Unfortunately, depression and sexual dysfunction can be a double-edged sword. On the one hand, untreated depression can give rise to sexual problems. In fact, one study found that 70 percent of depressed patients lost interest in sex when they were not taking their medications. They also reported that the severity of this loss was worse than their other depression symptoms. People with more severe or long-lasting depression were more likely to report sexual dysfunction.

For some patients, treating depression with antidepressants treats the sexual dysfunction as well. However, while antidepressants are effective in relieving symptoms of depression, one of the common side effects is a decrease in libido or sexual functioning. For example, three quarters of patients who take SSRI antidepressants (selective serotonin uptake inhibitors), and some who take tricyclic antidepressants, report suffering from sexual problems.

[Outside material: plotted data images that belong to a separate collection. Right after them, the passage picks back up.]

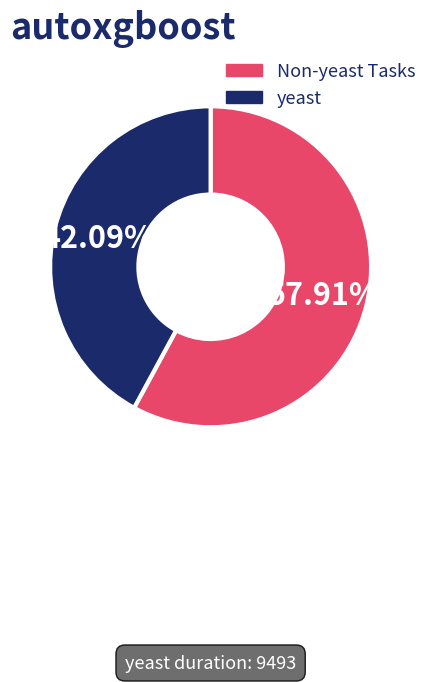

To the nearest percent, what is the difference between the largest and smallest slice percentages?

16%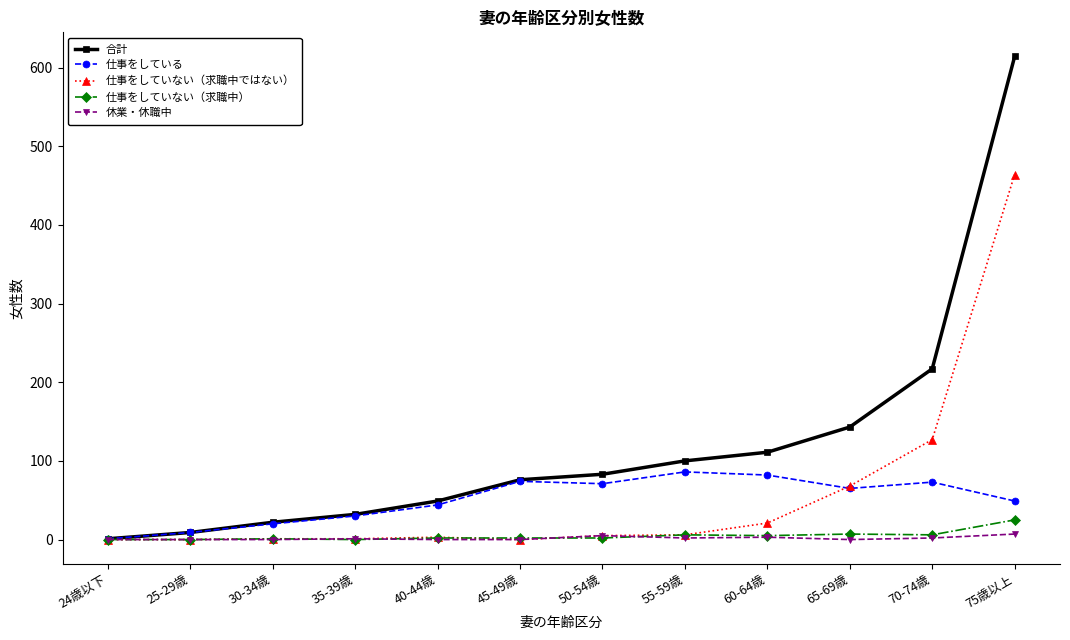

Is the value of 仕事をしていない（求職中） at 24歳以下 greater than the value of 合計 at 40-44歳?

No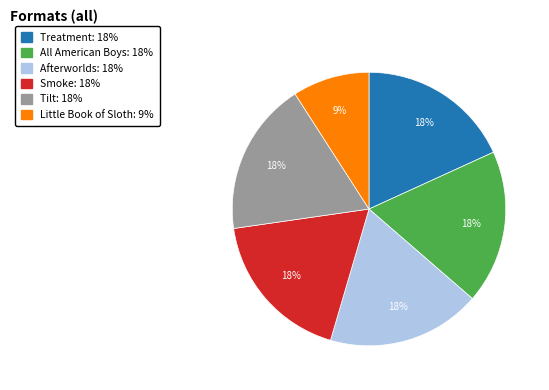

Do All American Boys and Little Book of Sloth together represent more than half of the pie?

No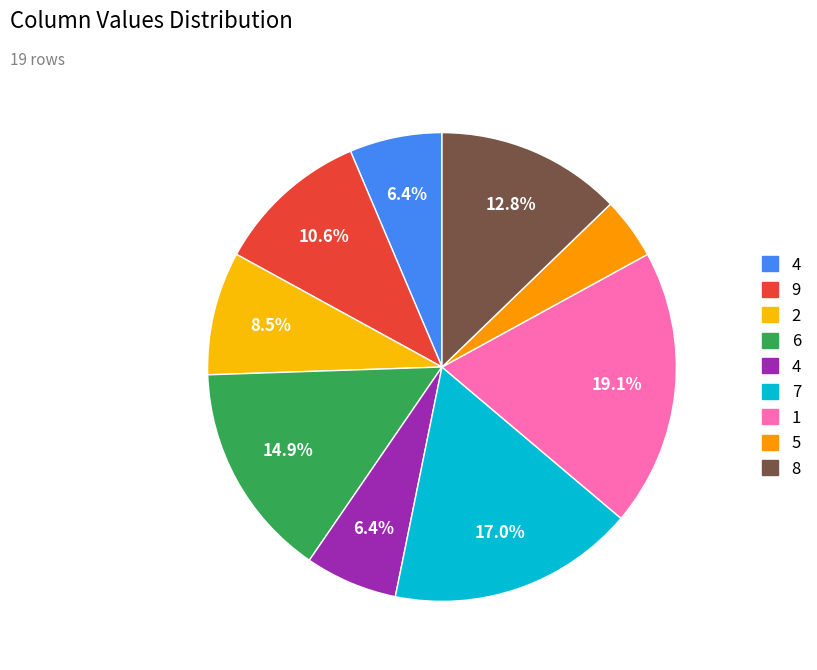

How many slices are in this pie chart?

9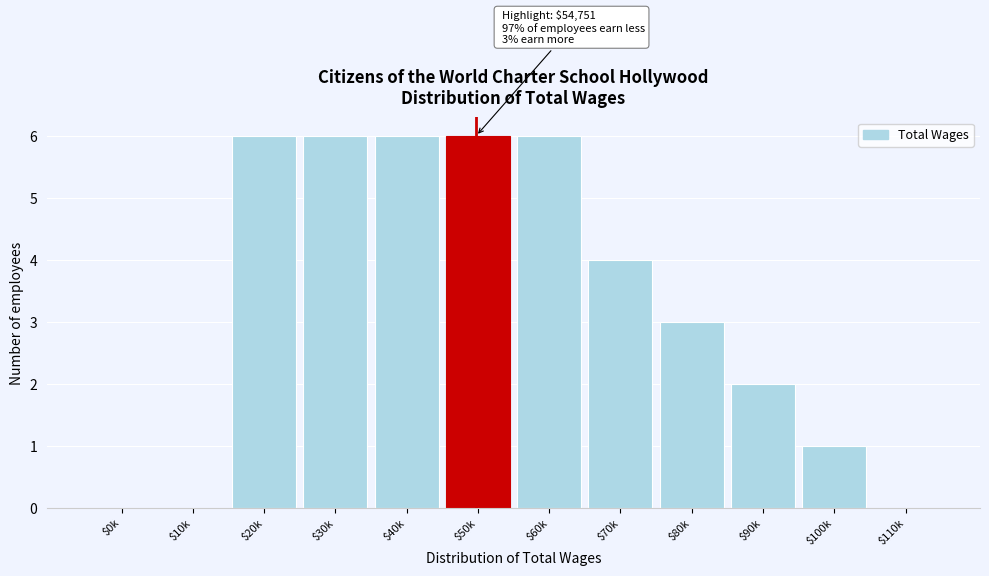

What is the maximum value shown in the chart?

6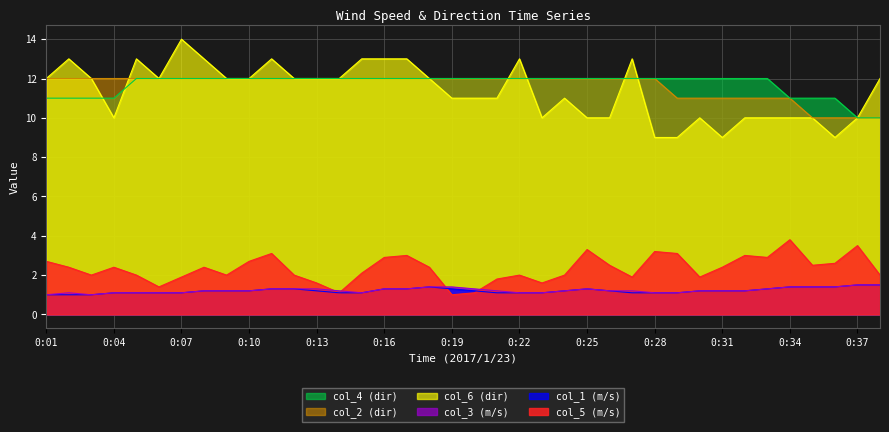

What are all the series names shown in the legend?

col_4 (dir), col_2 (dir), col_6 (dir), col_3 (m/s), col_1 (m/s), col_5 (m/s)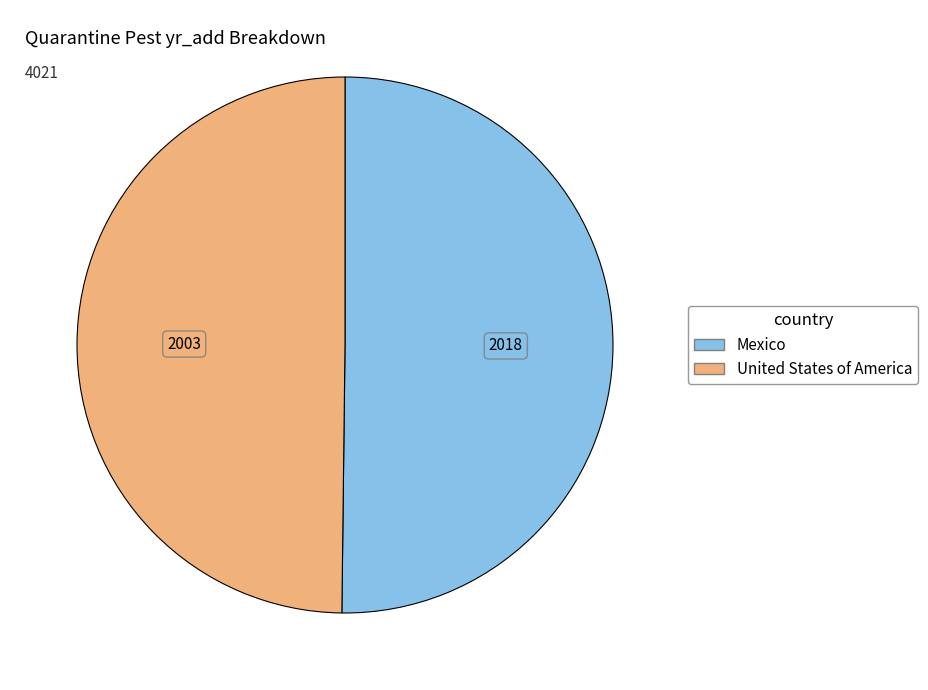

Do Mexico and United States of America together represent more than half of the pie?

Yes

If you are depressed and it's affecting your love life, don't despair. You can take steps to restore your interest and sexual performance.

The first step is to talk to your physician. In one of the studies cited above, only 35 percent of participants voluntarily complained to their physician about sexual problems, even though 69 percent were actually suffering; the rest reported difficulties only when directly questioned by their physician. Your physician should evaluate whether other factors are causing sexual dysfunction, such as hormones, co-existing diseases, or side effects from medications.

The most common remedies for addressing this problem are to decrease the dose of antidepressants to a level that manages the depression without causing side effects, and changing-or adding-medications. The American Psychiatric Association guidelines recommend changing medications when antidepressants cause sexual dysfunction. Although SSRIs and tricylic antidepressants often cause sexual side effects, there are other antidepressants, such as Wellbutrin, Desyrel, and Serzone, which generally do not cause sexual problems.


Phillips, Robert L. Jr. MD, and Slaughter, James R. MD. "Depression and Sexual Desire." American Family Physician. Web. 15 August 2000.

Bonierbale, Mireille, Lançon, Christophe, and Tignol, Jean. "The ELIXIR Study: Evaluation of Sexual Dysfunction in 4557 Depressed Patients in France." Current Medical Research and Opinion 19(2) (2003). Medscape Medical News. Web. 22 May 2003.